**YOUR INSTRUCTIONS**
Once the data has been read, restate all of it exactly.

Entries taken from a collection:
---+---

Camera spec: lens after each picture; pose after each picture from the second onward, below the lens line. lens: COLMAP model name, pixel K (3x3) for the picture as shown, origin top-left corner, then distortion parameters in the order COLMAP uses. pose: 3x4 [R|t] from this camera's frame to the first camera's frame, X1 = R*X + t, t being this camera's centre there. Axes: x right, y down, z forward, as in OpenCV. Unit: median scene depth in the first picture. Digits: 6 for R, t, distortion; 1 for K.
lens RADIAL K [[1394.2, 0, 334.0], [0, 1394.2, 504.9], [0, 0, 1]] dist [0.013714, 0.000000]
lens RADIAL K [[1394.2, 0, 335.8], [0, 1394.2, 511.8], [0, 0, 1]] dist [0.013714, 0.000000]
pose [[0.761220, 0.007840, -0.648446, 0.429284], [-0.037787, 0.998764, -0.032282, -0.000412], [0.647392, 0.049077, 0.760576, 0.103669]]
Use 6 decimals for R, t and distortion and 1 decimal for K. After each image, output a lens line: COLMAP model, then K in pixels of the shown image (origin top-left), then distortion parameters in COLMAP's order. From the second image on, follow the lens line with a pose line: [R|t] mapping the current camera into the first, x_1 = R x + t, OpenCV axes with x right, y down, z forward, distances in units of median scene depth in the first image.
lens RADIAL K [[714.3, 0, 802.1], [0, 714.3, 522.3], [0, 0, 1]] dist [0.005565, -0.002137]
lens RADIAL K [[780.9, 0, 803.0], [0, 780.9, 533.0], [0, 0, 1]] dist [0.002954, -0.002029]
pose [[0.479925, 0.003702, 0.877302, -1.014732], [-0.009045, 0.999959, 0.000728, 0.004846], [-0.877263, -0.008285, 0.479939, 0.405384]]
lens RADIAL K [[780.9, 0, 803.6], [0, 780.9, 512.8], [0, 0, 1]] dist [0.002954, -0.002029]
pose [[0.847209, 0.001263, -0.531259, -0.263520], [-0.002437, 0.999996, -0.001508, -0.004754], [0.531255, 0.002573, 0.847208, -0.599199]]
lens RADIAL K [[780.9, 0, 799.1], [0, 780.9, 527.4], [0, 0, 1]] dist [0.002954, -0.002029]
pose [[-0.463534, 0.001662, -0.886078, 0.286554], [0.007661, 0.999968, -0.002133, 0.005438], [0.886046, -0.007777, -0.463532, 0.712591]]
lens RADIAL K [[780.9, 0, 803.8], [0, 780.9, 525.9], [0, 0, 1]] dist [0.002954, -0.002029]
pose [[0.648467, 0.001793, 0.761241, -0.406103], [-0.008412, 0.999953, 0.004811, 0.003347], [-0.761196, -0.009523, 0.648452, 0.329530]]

---+---

**FINISHED TASK**
Camera spec: lens after each picture; pose after each picture from the second onward, below the lens line. lens: COLMAP model name, pixel K (3x3) for the picture as shown, origin top-left corner, then distortion parameters in the order COLMAP uses. pose: 3x4 [R|t] from this camera's frame to the first camera's frame, X1 = R*X + t, t being this camera's centre there. Axes: x right, y down, z forward, as in OpenCV. Unit: median scene depth in the first picture. Digits: 6 for R, t, distortion; 1 for K.
lens RADIAL K [[1394.2, 0, 334.0], [0, 1394.2, 504.9], [0, 0, 1]] dist [0.013714, 0.000000]
lens RADIAL K [[1394.2, 0, 335.8], [0, 1394.2, 511.8], [0, 0, 1]] dist [0.013714, 0.000000]
pose [[0.761220, 0.007840, -0.648446, 0.429284], [-0.037787, 0.998764, -0.032282, -0.000412], [0.647392, 0.049077, 0.760576, 0.103669]]
Use 6 decimals for R, t and distortion and 1 decimal for K. After each image, output a lens line: COLMAP model, then K in pixels of the shown image (origin top-left), then distortion parameters in COLMAP's order. From the second image on, follow the lens line with a pose line: [R|t] mapping the current camera into the first, x_1 = R x + t, OpenCV axes with x right, y down, z forward, distances in units of median scene depth in the first image.
lens RADIAL K [[714.3, 0, 802.1], [0, 714.3, 522.3], [0, 0, 1]] dist [0.005565, -0.002137]
lens RADIAL K [[780.9, 0, 803.0], [0, 780.9, 533.0], [0, 0, 1]] dist [0.002954, -0.002029]
pose [[0.479925, 0.003702, 0.877302, -1.014732], [-0.009045, 0.999959, 0.000728, 0.004846], [-0.877263, -0.008285, 0.479939, 0.405384]]
lens RADIAL K [[780.9, 0, 803.6], [0, 780.9, 512.8], [0, 0, 1]] dist [0.002954, -0.002029]
pose [[0.847209, 0.001263, -0.531259, -0.263520], [-0.002437, 0.999996, -0.001508, -0.004754], [0.531255, 0.002573, 0.847208, -0.599199]]
lens RADIAL K [[780.9, 0, 799.1], [0, 780.9, 527.4], [0, 0, 1]] dist [0.002954, -0.002029]
pose [[-0.463534, 0.001662, -0.886078, 0.286554], [0.007661, 0.999968, -0.002133, 0.005438], [0.886046, -0.007777, -0.463532, 0.712591]]
lens RADIAL K [[780.9, 0, 803.8], [0, 780.9, 525.9], [0, 0, 1]] dist [0.002954, -0.002029]
pose [[0.648467, 0.001793, 0.761241, -0.406103], [-0.008412, 0.999953, 0.004811, 0.003347], [-0.761196, -0.009523, 0.648452, 0.329530]]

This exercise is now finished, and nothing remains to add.